Решил перебазироваться на край плато, к «чашке» с водой. Там и горелый кедровый стланик рядом – без дров не останешься.
Послеобеденное время быстро прошло в заботах и хлопотах.
Вид на ущелье с края плато открывался фантастический. Любуясь в бинокль необъятными просторами, Николай радовался: не купишь такого, не создашь, это можно только сберечь!
А где-то шла другая жизнь, и замкнутые в тесных городах муравьи-людишки считали себя ее хозяевами. Они и вселенную Николая – все то, что он любил и чем дорожил, – воспринимали как свою собственность и вели себя там отнюдь не как гости. Жить с ними рядом Николаю не хотелось.
Время шло, наступал вечер, и постепенно его воинственный настрой ослабевал, а череда образов превращалась в сонные видения. Он сам не заметил, как заснул.
Пробуждение было резким и неожиданным.
Окружающая тишина звучала. Странное шипение-бульканье неслось от жертвенного камня. Сам же он матово помаргивал темно-красным светом, мерцая и переливаясь от ярко-малинового до бледно-розового.
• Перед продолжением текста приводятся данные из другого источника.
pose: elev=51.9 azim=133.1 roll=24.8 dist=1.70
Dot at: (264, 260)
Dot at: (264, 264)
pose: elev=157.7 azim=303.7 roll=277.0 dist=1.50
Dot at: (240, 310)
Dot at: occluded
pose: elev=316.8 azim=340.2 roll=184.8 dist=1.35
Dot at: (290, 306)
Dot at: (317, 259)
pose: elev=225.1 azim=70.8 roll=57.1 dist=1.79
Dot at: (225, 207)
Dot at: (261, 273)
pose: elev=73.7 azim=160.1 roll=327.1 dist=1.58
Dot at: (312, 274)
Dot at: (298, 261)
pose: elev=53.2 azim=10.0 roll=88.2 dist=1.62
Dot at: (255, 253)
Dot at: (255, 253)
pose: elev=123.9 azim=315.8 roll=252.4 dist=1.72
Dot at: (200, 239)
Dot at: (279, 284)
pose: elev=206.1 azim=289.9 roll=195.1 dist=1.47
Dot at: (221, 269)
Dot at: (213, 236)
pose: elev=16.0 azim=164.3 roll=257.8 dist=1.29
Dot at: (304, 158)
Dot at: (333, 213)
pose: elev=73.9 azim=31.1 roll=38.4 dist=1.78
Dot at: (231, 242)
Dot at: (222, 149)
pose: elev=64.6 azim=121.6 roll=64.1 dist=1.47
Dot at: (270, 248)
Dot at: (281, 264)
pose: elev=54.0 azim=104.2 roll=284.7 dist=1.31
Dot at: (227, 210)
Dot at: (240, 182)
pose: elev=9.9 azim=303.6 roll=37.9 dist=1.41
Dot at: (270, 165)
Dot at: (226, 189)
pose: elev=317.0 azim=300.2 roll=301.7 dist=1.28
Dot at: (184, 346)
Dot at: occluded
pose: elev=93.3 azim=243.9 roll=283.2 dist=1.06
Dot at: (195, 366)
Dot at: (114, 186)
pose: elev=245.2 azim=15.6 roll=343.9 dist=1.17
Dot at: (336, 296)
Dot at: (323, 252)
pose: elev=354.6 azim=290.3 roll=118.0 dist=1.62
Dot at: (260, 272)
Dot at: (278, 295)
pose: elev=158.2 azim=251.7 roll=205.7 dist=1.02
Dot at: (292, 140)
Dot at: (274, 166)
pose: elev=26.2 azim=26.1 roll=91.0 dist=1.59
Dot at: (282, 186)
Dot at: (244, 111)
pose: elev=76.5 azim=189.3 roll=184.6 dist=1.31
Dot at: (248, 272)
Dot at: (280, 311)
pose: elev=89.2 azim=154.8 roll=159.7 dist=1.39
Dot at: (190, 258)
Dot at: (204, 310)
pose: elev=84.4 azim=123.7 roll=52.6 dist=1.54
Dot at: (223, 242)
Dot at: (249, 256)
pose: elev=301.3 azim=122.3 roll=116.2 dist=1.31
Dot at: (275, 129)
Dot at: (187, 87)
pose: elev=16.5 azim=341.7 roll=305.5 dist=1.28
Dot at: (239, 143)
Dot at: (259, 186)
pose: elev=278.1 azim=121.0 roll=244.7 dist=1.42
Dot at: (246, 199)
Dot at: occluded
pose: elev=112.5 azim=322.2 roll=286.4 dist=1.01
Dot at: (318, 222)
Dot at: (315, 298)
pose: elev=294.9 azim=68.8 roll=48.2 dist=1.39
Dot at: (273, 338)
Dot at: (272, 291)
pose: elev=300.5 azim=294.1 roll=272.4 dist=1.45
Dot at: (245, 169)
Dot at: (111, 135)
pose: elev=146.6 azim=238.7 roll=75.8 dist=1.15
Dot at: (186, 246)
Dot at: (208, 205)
Наученный горьким опытом, Николай выхватил из сидора вафельное полотенце и обмотал вокруг головы. Повернулся к камню спиной и стал прислушиваться, с ужасом ожидая грохота канонады.
Но ничего не случилось, и он снова провалился в сон.
Утро оказалось ярким.
На плато, где совсем не было тени, от первых солнечных лучей нельзя было не проснуться.
Влага забралась в расстегнутый спальник Николая, заставляя ежиться и вытаскивая его из объятий сна.
Онемела рука, и затекла половина туловища. Видно, дав себе установку не оборачиваться, он проспал оставшиеся ночные часы на левом боку.
Спать больше не хотелось. Вспомнил странные звуки и пыхающий малиновым камень. Зажмурившись, будто в детстве, Николай повернулся на правый бок и приоткрыл один глаз.
Первые лучи утреннего солнца уже уткнулись в сопки и высветили проплешины с приямками. До плато они пока не дошли, но среди остатков теней он увидел две палатки.
Одну егерь узнал сразу: защитная, в камуфляжных пятнах, – Ознорского.
Вторую, оранжевую и с верандочкой, он раньше не видел.
Николай закрыл глаза и снова их открыл. Ничего не поменялось. Тогда он встал, присел пару раз, разгоняя кровь, и пошел к палаткам.
Финал, итоги
Ничто не могло омрачить радости второго рождения!
Первые слова Николая: «Быстро же вы управились…» – показались сначала издевкой. Когда же выяснилось, что с момента перехода второй компании прошли только сутки, удивлению не было предела.
Второй загадкой оказалось наличие соседней палатки, а в ней… абсолютно голых – в чем мать родила – Бориса Петровича и Анны Иосифовны!
На претензии Мишки о недоверии к его теории все с удивлением узнали: после перехода они провели в долине почти сутки. Не обнаружив утром палатки Ознорского, Борис Петрович повторил вечером свой африканский обряд и запустил «машинку» вторично.